Normalization layers in modern large language models (LLMs) consist of a deterministic normalization operation and a learnable scale vector. While the normalization operation has been extensively studied, the scale vector remains poorly understood despite its ubiquitous use. In this work, we present a systematic study of scale vectors in LLMs from the perspectives of expressivity, optimization, and architectural structure. First, we show empirically that although scale vectors constitute only a negligible fraction of model parameters, removing them substantially degrades LLM pre-training. Our theory further shows that, in Pre-Norm architectures, scale vectors do not increase expressivity; instead, they improve optimization through a self-amplifying preconditioning effect on subsequent linear mappings. Second, we investigate the role of weight decay for scale vectors.
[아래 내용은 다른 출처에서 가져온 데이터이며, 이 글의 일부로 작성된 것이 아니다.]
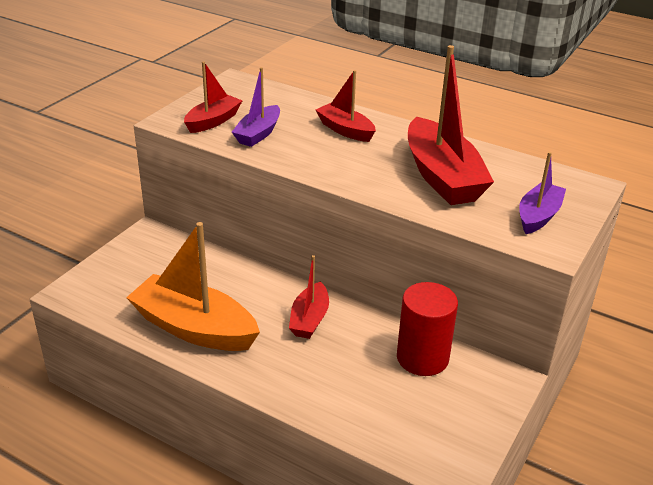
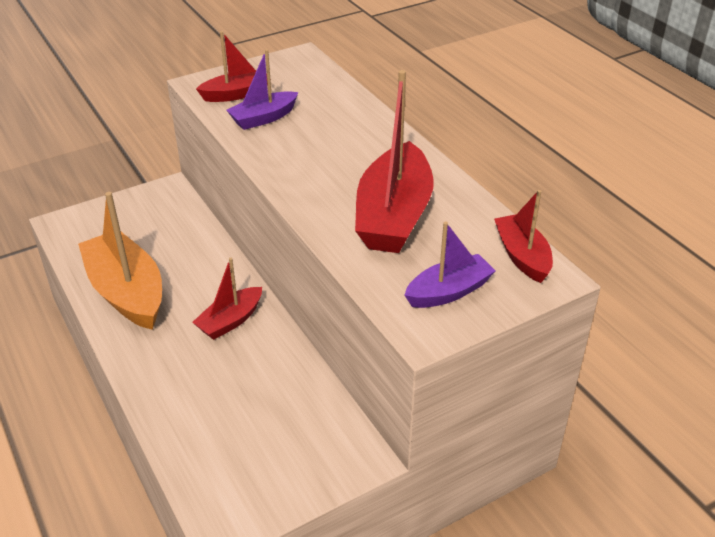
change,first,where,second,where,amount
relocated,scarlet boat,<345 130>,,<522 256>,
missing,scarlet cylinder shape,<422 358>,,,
By distinguishing Input-Norm and Output-Norm layers, we theoretically show that weight decay is beneficial for the former but harmful for the latter, due to their distinct roles in optimization and expressivity. Third, motivated by this understanding, we propose three lightweight and complementary improvements to scale vectors: branch-specific heterogeneity, improved placement around linear mappings, and magnitude-direction reparameterization. Both theory and experiments show that each improvement yields consistent gains. Finally, we combine these improvements into a unified scale-vector strategy and evaluate it through extensive LLM pre-training experiments on dense and mixture-of-experts models ranging from 0.12B to 2B parameters, across multiple optimizers and learning rate schedules, under industrial-scale token budgets. The unified strategy consistently achieves lower terminal loss than well-tuned baselines and exhibits more favorable scaling behavior, while adding negligible parameter and computational overhead.